ACTION ITEM. Restate exactly the lines of the entries below, beginning with the first and ending with the line that holds "left hip: (571, 681, 11)". Pictures are not copied.

[[ SOURCE RECORDS, beginning ]]

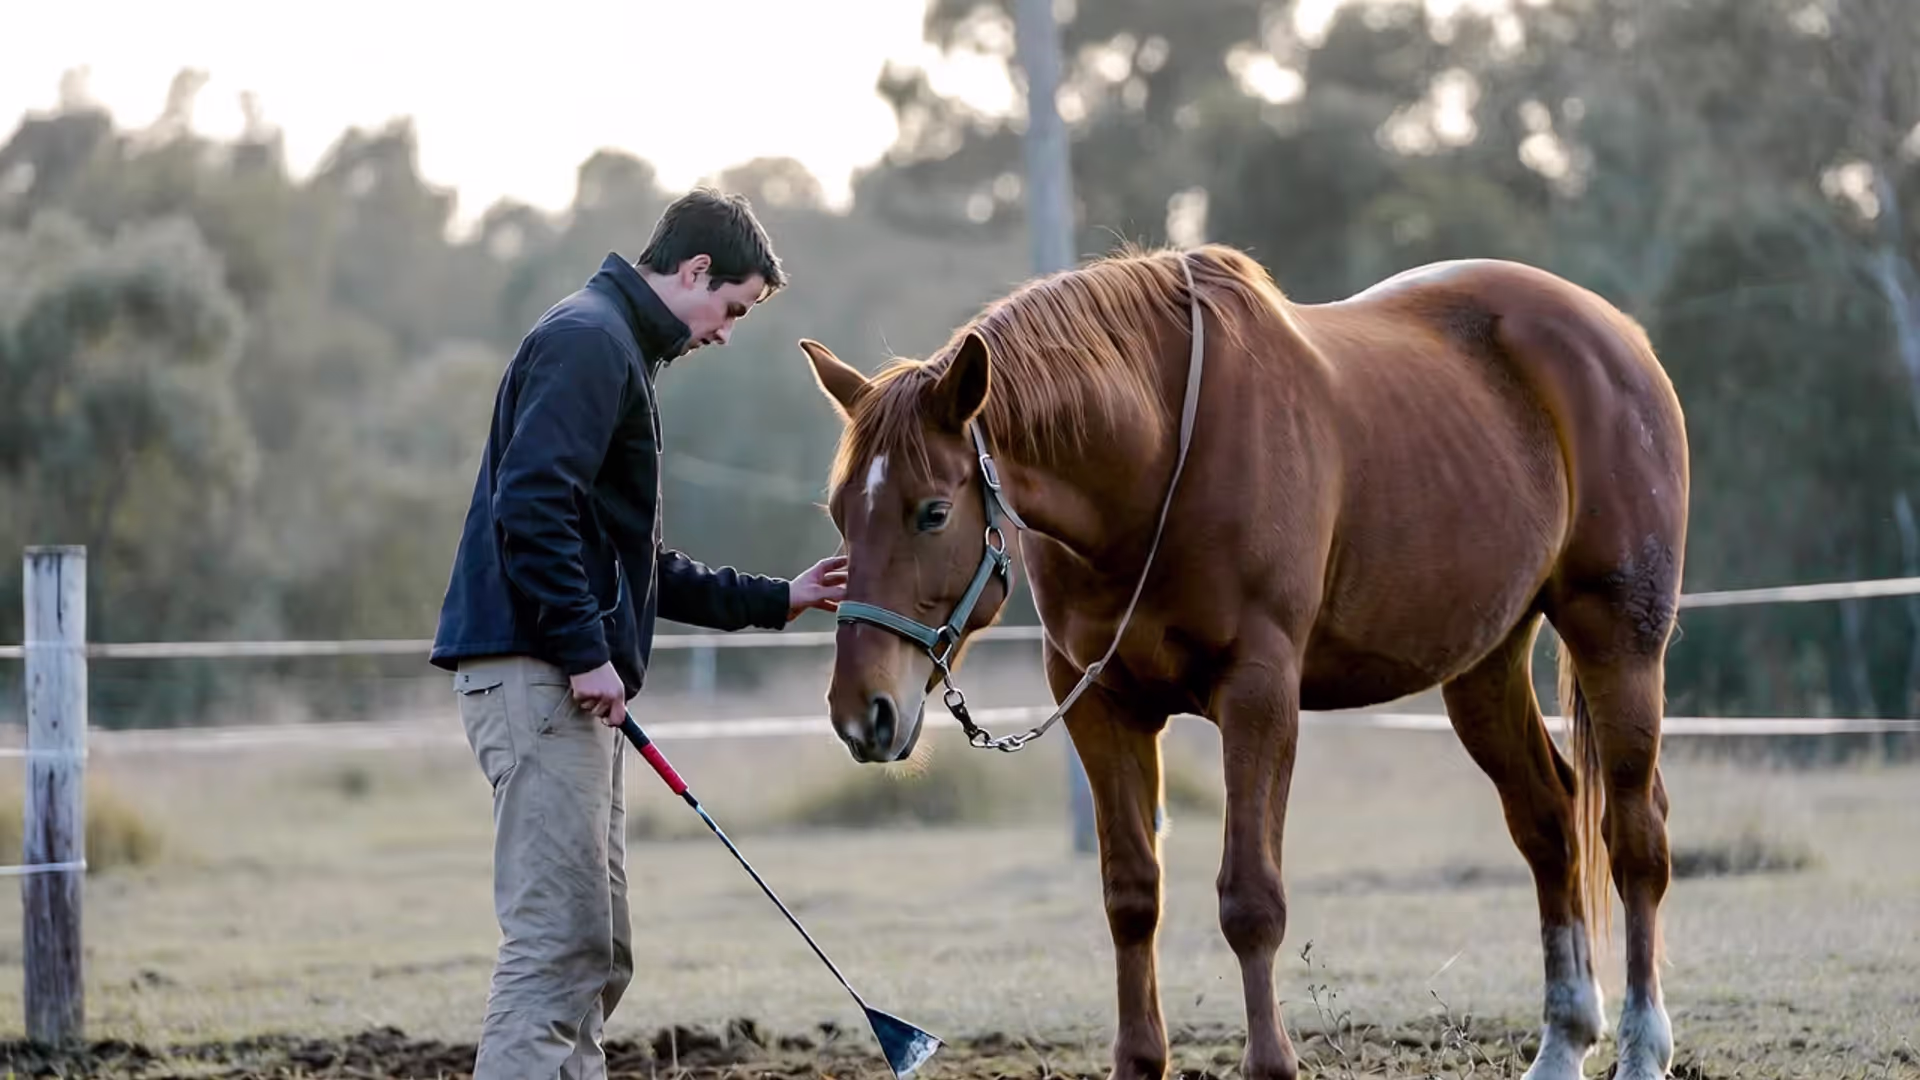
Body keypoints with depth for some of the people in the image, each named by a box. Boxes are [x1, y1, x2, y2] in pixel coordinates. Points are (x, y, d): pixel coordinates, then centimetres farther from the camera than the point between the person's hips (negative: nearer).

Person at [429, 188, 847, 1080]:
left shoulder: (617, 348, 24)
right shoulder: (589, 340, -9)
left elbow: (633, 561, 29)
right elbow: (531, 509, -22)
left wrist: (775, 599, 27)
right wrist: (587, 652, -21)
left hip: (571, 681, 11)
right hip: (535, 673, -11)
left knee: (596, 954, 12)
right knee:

[[ SOURCE RECORDS, end ]]

ANSWER SPACE.
Body keypoints with depth for some of the people in the image, each named by a box. Boxes are [x1, y1, x2, y2] in pixel coordinates. Points are (x, y, d): pixel coordinates, then centimetres farther from the camera than the point between the person's hips (negative: nearer).

Person at [429, 188, 847, 1080]:
left shoulder: (617, 348, 24)
right shoulder: (589, 340, -9)
left elbow: (633, 561, 29)
right elbow: (531, 509, -22)
left wrist: (775, 599, 27)
right wrist: (587, 652, -21)
left hip: (571, 681, 11)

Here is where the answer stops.